• [Problem description]: Reproduce the text lines of every one of the records below verbatim, leaving the pictures out.

»»

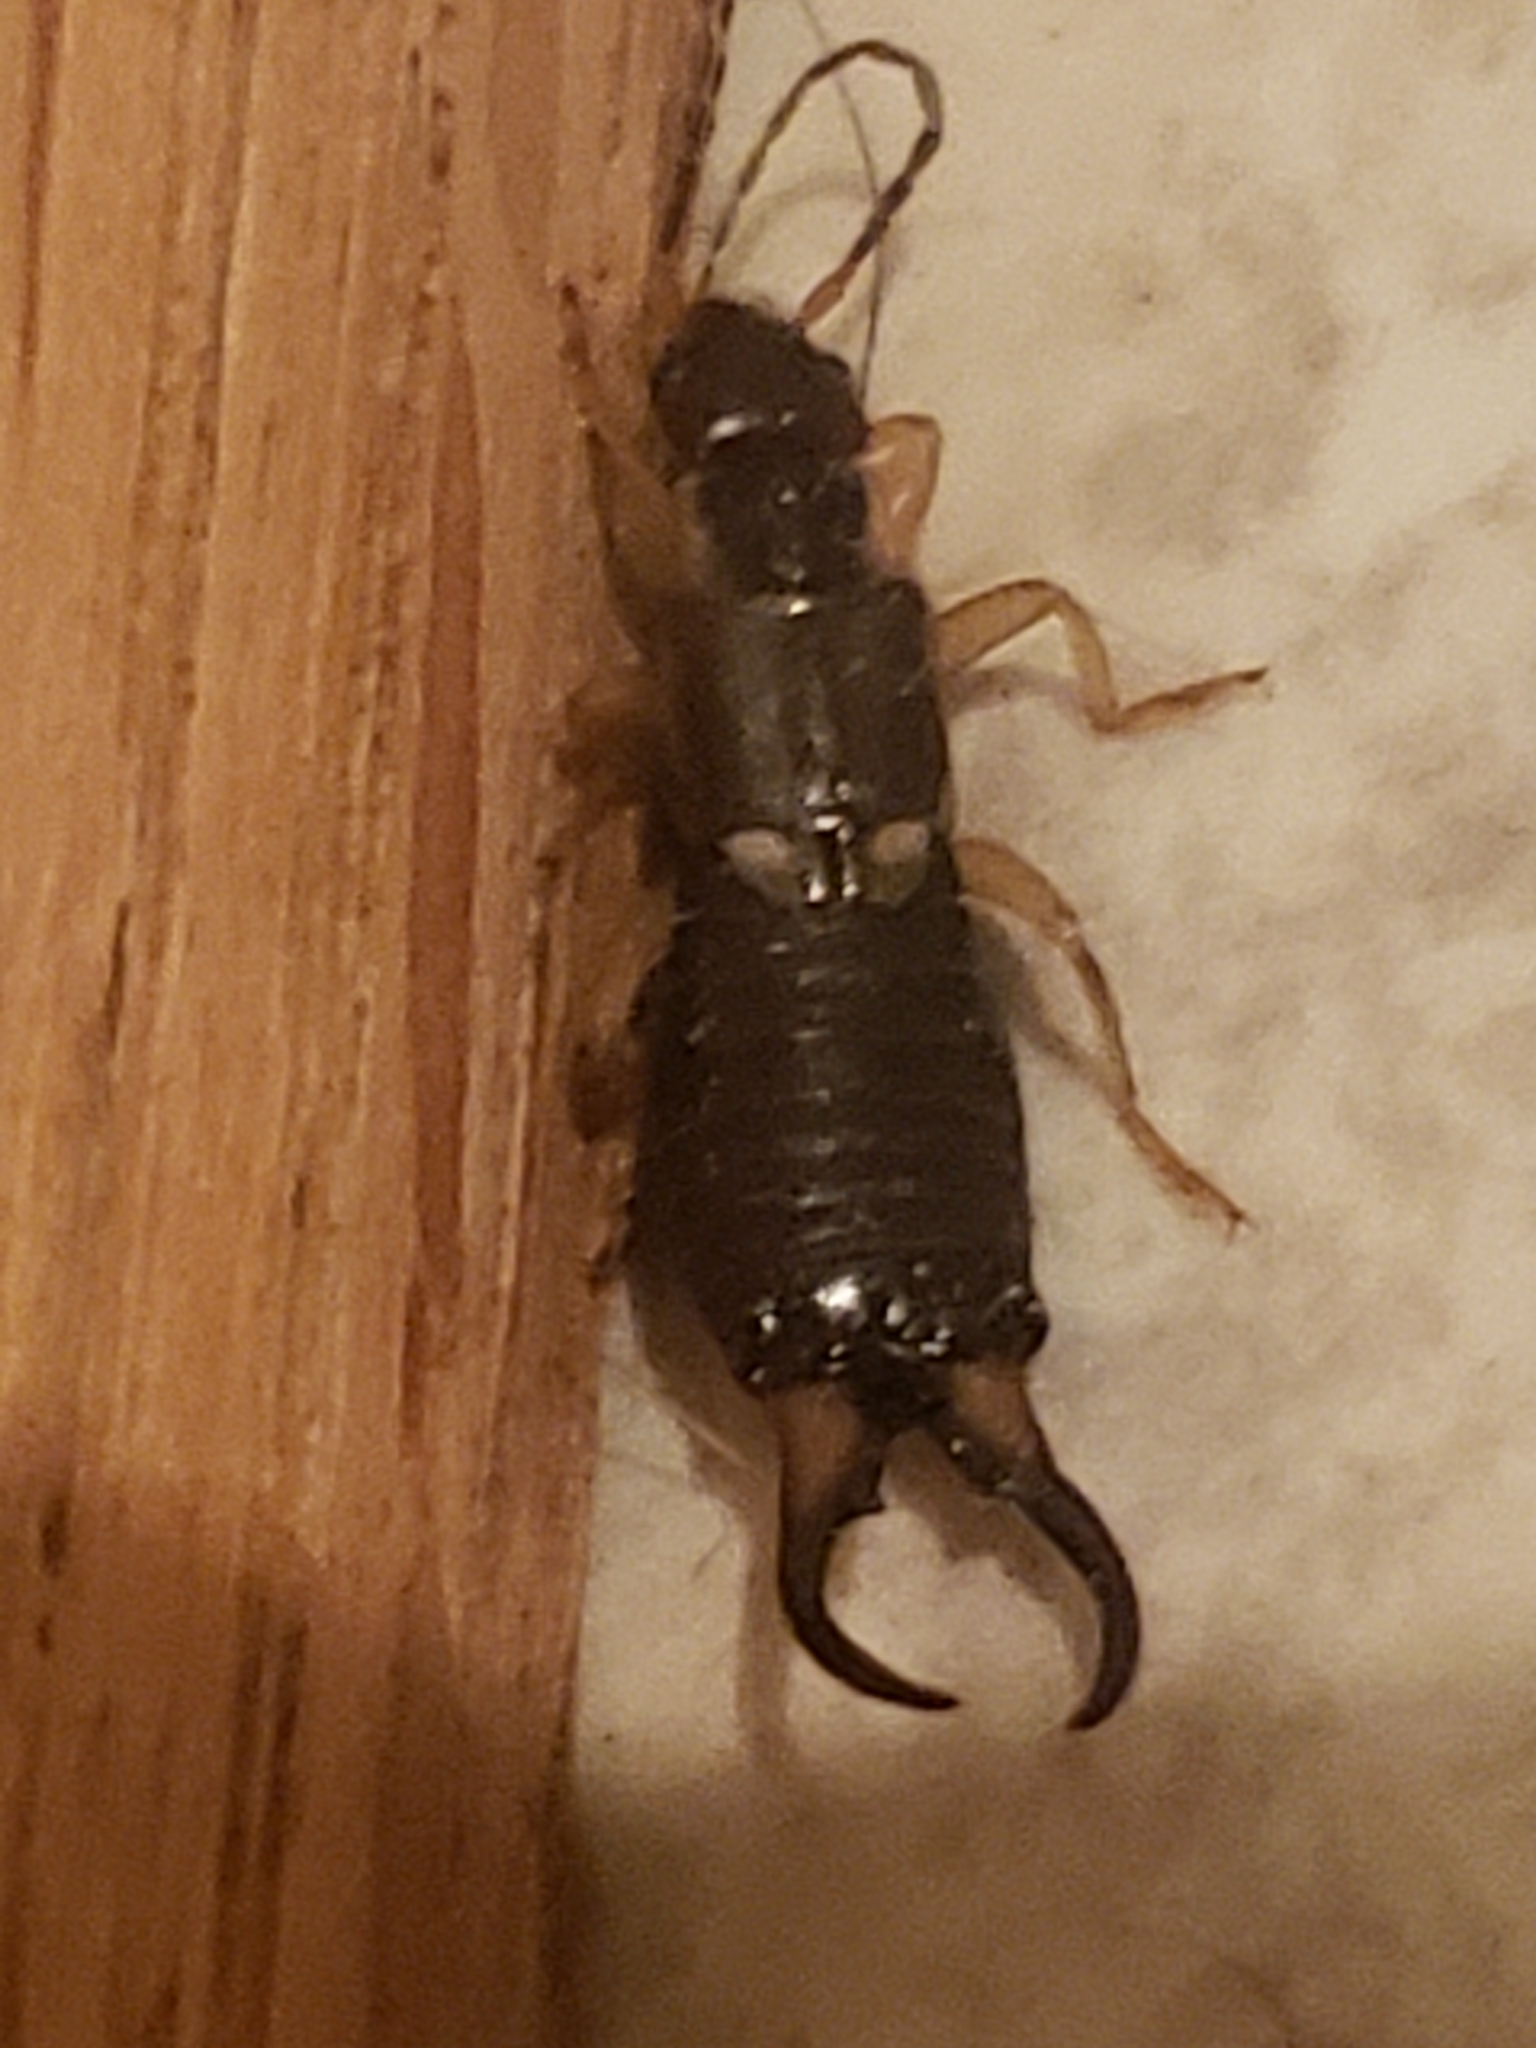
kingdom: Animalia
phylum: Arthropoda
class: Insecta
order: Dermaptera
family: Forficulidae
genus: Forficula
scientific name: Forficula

««

• [Result of the task]:
kingdom: Animalia
phylum: Arthropoda
class: Insecta
order: Dermaptera
family: Forficulidae
genus: Forficula
scientific name: Forficula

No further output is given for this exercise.